Africa’s richest man, Aliko Dangote maintained his position on the newly released Forbes’ list of African billionaires, even as he lost almost $2bn compared to his worth last year. The Forbes list, which was released on Wednesday revealed that there were fewer and poorer billionaires on the African continent in 2019.
Dangote’s estimated $10.3 billion net worth is nearly $2 billion less than a year ago, primarily due to a roughly 20 per cent drop in the stock price of Dangote Cement, his most valuable asset. Folorunsho Alakija was one of the billionaires, who suffered a drop in their net worth between last year and this year.
She is currently number 19 on the 20-man list. Forbes report that, Alakija’s net worth dropped due to a decline in the value of one of Nigeria’s most productive oil fields. It is claimed that the decline can be partly blamed on the fact that the oil field’s production had levelled off.
On a cheery note, Nigeria’s Mike Adenuga emerged the continent’s second richest man. He is worth an estimated $9.2 billion. Adenuga owns Globacom, which is Nigeria’s third-largest mobile phone network, plus oil exploration firm Conoil Producing, extensive real estate holdings in Nigeria and a network of 12,000 cellphone towers.

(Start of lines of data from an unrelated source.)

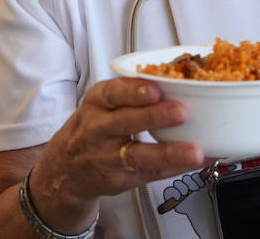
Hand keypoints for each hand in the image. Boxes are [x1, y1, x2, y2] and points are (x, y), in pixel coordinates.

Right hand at [28, 78, 203, 229]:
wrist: (66, 167)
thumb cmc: (94, 126)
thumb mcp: (102, 103)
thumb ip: (132, 92)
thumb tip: (179, 80)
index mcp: (97, 102)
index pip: (112, 94)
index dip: (134, 91)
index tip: (155, 88)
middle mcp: (98, 129)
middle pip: (125, 122)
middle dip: (155, 117)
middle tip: (182, 111)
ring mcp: (107, 157)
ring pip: (138, 155)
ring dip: (170, 153)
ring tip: (194, 150)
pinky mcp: (118, 179)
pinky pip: (149, 174)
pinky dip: (175, 168)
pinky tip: (193, 163)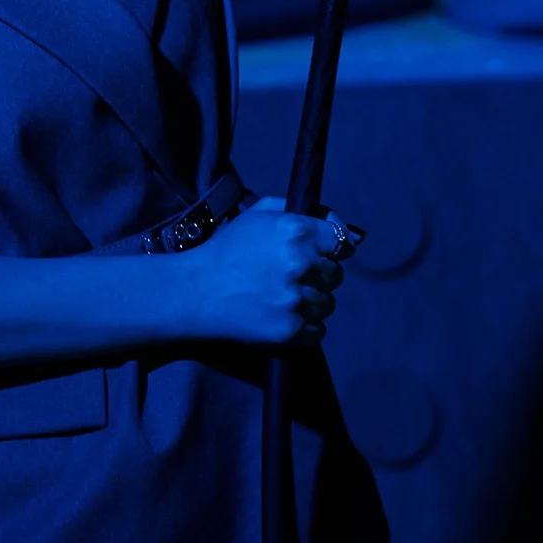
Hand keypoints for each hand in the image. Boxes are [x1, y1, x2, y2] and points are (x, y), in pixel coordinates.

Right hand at [172, 203, 362, 349]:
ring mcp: (296, 299)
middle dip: (317, 276)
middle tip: (288, 277)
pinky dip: (305, 326)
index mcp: (296, 231)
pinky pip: (318, 330)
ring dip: (311, 302)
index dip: (332, 251)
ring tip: (281, 298)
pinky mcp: (290, 329)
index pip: (342, 243)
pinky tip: (281, 316)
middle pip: (335, 275)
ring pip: (328, 304)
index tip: (320, 256)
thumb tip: (348, 230)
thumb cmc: (226, 250)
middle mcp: (301, 263)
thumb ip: (304, 211)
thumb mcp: (259, 215)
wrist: (194, 291)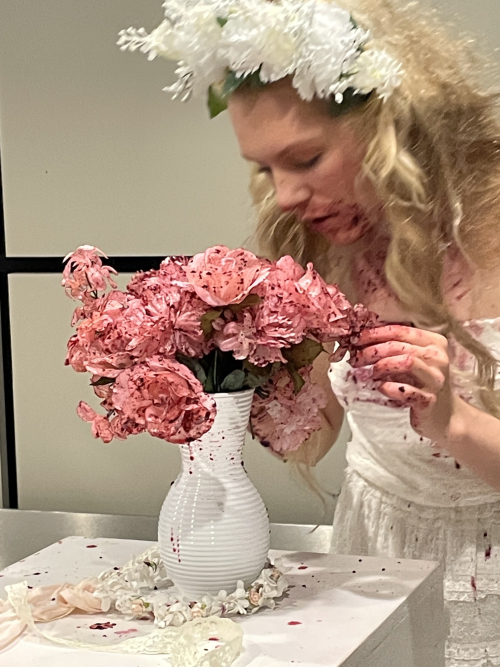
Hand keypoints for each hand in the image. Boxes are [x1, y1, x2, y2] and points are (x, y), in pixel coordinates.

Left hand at [351, 325, 454, 442]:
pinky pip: (406, 390)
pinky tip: (381, 388)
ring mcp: (436, 379)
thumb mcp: (414, 360)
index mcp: (435, 342)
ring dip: (382, 366)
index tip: (357, 339)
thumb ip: (397, 347)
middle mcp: (439, 358)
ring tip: (372, 373)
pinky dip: (389, 387)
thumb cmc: (421, 383)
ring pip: (406, 362)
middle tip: (356, 358)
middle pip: (399, 346)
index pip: (401, 330)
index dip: (376, 333)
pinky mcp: (429, 400)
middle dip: (372, 351)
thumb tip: (364, 338)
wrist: (444, 415)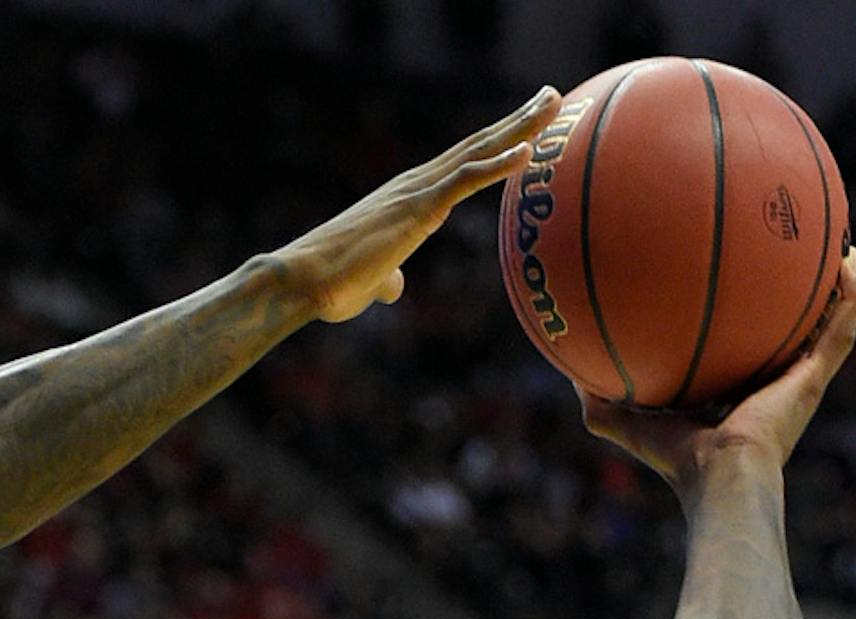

His net worth has climbed dramatically from $5.3 billion in January 2018 as a result of more detailed information provided by him about his assets. Nigeria’s cement mogul Abdulsamad Rabiu, who runs and owns the BUA Group, returns to the list at number 16, for the first time since 2015. He merged his Kalambaina Cement firm into publicly traded Cement Company of Northern Nigeria, which he controlled, in late 2018.
Rabiu now owns 97 per cent of the list entity. Kalambaina, which operates a new cement production facility, started selling cement in mid-2018. Separately, Rabiu’s OBU Cement recently expanded its operations, adding a new production line.